Divisive infrastructure: seawalls, tsunamis, and compound crises in late-modern Japan  
Andrew Littlejohn (Leiden University)

Short abstract:

As oceans rise worldwide, many governments are intensifying infrastructural efforts to defend the towns and cities bordering them. This paper considers the politics of protective infrastructure in Japan, arguing that “safety infrastructures” can undermine social worlds and intensify other crises.

Long abstract:

As oceans rise worldwide, many governments are intensifying infrastructural efforts to defend the towns and cities bordering them. Such efforts depend on increasingly complex ways of modeling, anticipating, and speaking for future crises. In northeastern Japan, for example, the tsunami of 2011 prompted disaster scientists to revise how they modeled the potential frequency and characteristics of earthquakes and tsunamis. Some argued that their revised models demonstrated the need for new, more comprehensive infrastructures protecting people and property. They proposed a “total system” of protective infrastructure incorporating both structural and non-structural elements, dividing sea from society and managing the former’s ingress through complex systems of seawalls, dikes, and canals. However, residents argued that this system would intensify other crises, such as biodiversity loss and depopulation. Building on fieldwork with coastal residents, and comparative case studies, this paper considers the politics of protective infrastructure efforts in waterfront areas.

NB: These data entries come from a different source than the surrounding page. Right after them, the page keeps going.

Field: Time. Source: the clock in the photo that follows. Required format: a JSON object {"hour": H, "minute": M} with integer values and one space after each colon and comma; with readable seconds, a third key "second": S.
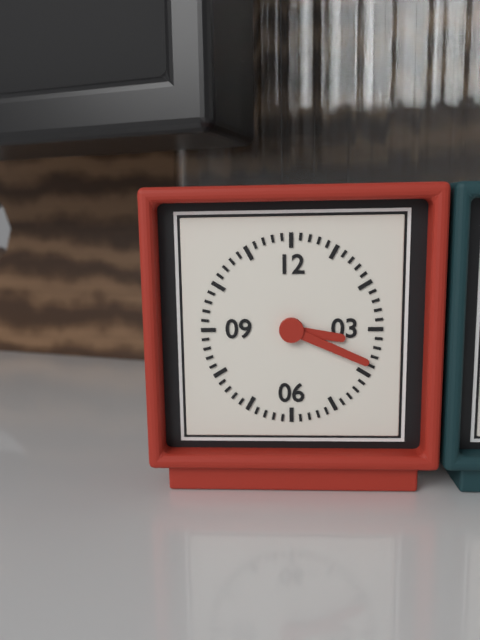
{"hour": 3, "minute": 19}
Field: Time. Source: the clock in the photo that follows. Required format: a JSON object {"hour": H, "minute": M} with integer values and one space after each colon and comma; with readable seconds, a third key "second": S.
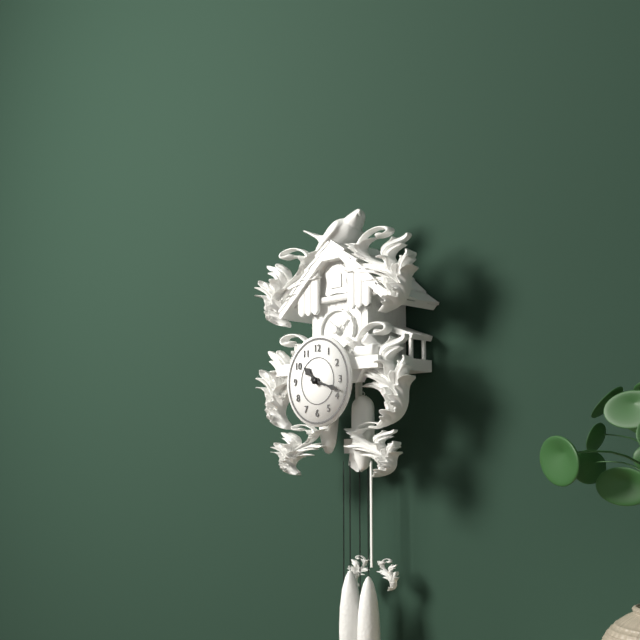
{"hour": 10, "minute": 18}
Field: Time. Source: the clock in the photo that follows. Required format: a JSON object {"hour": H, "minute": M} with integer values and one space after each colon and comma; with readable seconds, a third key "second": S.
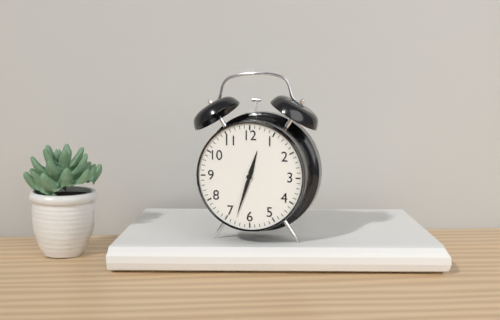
{"hour": 12, "minute": 33}
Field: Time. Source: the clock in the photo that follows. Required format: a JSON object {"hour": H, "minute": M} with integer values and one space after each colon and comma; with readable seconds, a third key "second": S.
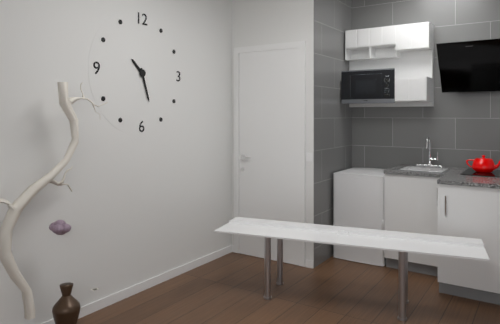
{"hour": 10, "minute": 27}
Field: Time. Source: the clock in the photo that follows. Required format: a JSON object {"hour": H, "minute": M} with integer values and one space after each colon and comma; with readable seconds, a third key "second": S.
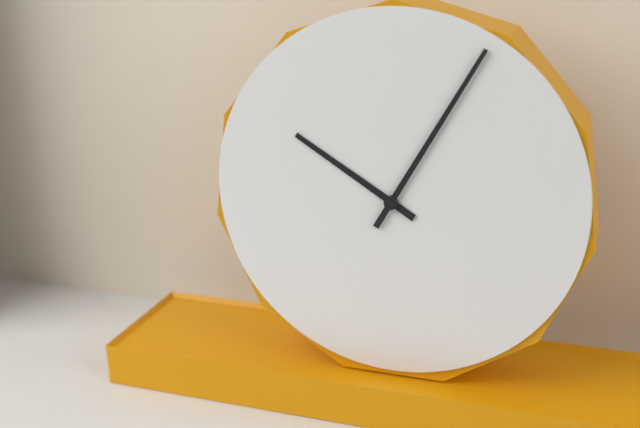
{"hour": 10, "minute": 5}
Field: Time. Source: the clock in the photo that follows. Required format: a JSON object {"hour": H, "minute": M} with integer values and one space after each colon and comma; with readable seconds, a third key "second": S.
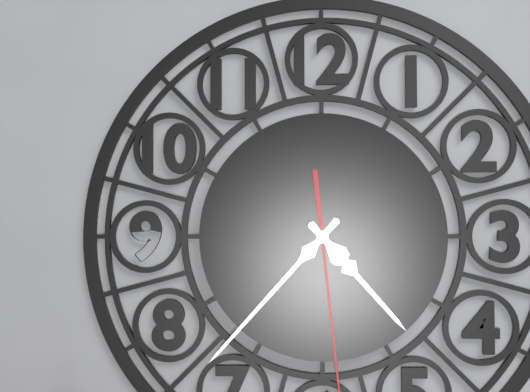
{"hour": 4, "minute": 37}
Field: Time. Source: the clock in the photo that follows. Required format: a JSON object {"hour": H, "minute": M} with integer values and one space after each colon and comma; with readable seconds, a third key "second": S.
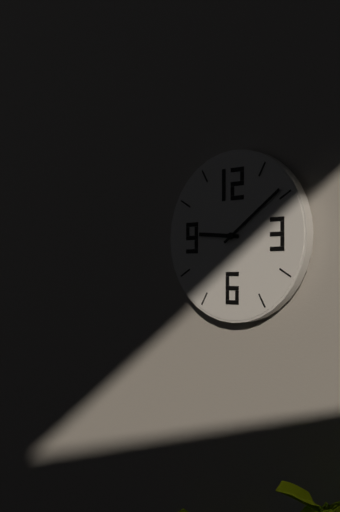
{"hour": 9, "minute": 9}
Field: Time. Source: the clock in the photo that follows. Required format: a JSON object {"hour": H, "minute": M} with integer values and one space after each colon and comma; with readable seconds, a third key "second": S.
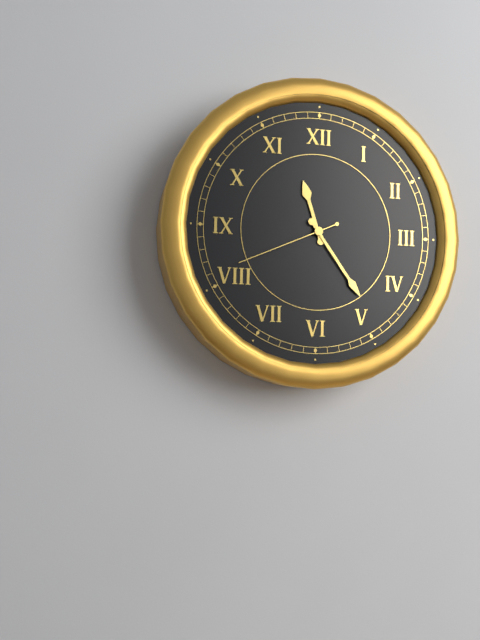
{"hour": 11, "minute": 24, "second": 41}
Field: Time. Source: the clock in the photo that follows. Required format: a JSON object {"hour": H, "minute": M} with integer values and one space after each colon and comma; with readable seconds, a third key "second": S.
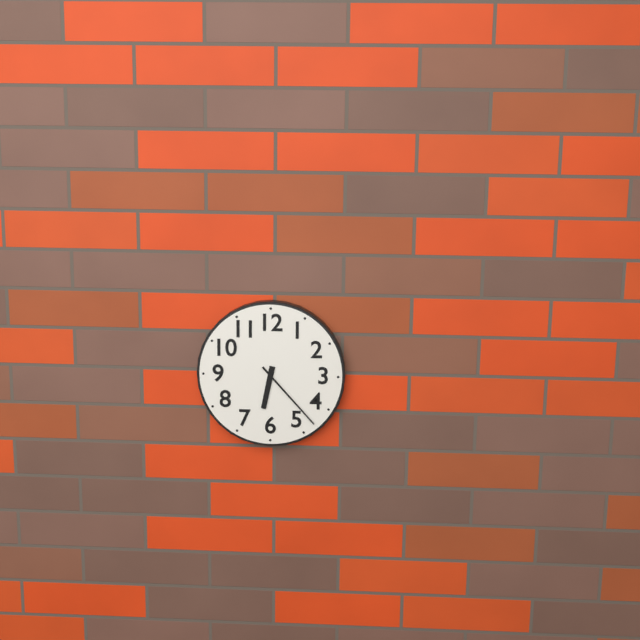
{"hour": 6, "minute": 23}
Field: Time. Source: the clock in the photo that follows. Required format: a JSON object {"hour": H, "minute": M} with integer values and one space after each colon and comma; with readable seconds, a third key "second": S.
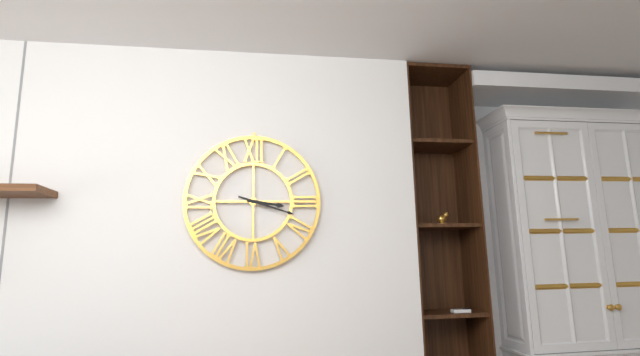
{"hour": 3, "minute": 18}
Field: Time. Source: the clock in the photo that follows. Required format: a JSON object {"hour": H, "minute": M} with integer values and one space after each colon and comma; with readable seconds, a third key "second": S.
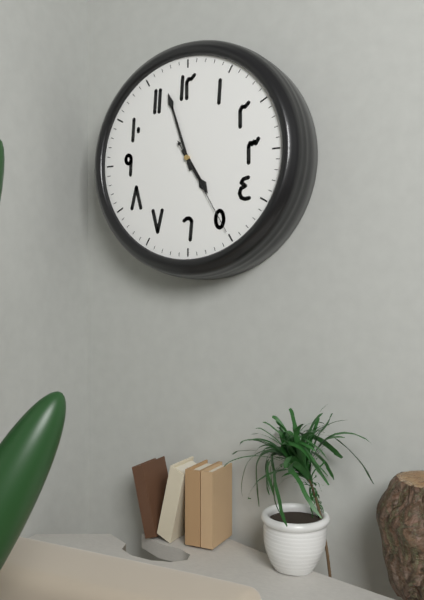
{"hour": 4, "minute": 57, "second": 25}
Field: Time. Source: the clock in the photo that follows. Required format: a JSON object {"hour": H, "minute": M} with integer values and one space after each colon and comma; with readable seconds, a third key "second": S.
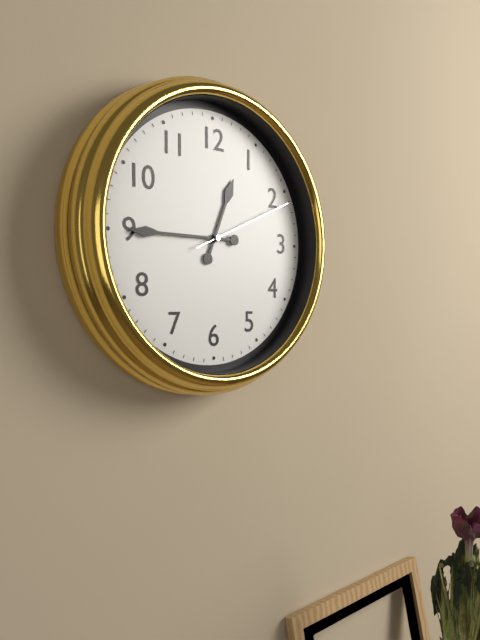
{"hour": 12, "minute": 45, "second": 11}
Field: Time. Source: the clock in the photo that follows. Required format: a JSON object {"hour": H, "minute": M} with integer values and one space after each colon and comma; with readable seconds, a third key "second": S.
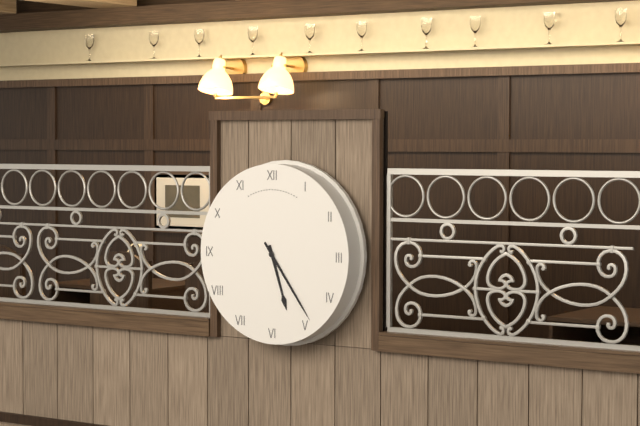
{"hour": 5, "minute": 24}
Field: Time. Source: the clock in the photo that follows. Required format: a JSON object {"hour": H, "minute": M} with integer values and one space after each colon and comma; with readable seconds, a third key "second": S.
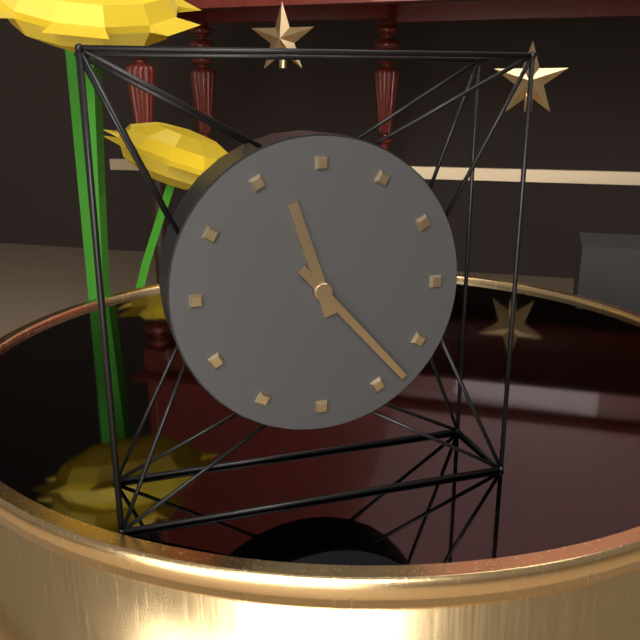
{"hour": 11, "minute": 23}
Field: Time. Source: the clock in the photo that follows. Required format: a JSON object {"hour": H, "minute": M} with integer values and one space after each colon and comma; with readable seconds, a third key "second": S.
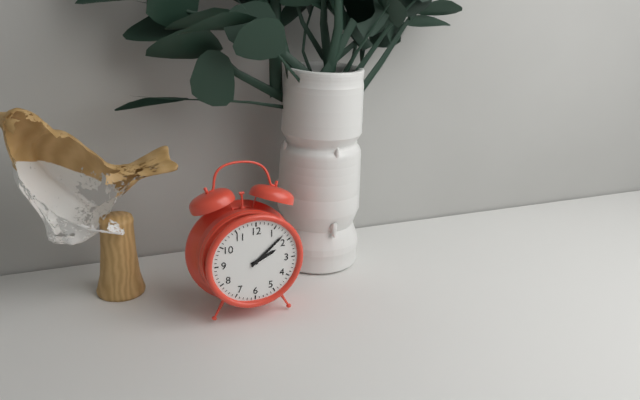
{"hour": 2, "minute": 8}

By examining conflicts between scientists, officials implementing the system, and tsunami survivors, it explores a paradox at the heart of efforts to infrastructure coastal “edges”: how divisive “safety infrastructures” can undermine the very objects—social worlds—they claim to protect. It argues that such modernist attempts to “hold the line” against the sea—or fortify the line further—are ill-suited to a time when addressing the permacrisis requires breaking down the borders between humans and non-humans, both materially and conceptually.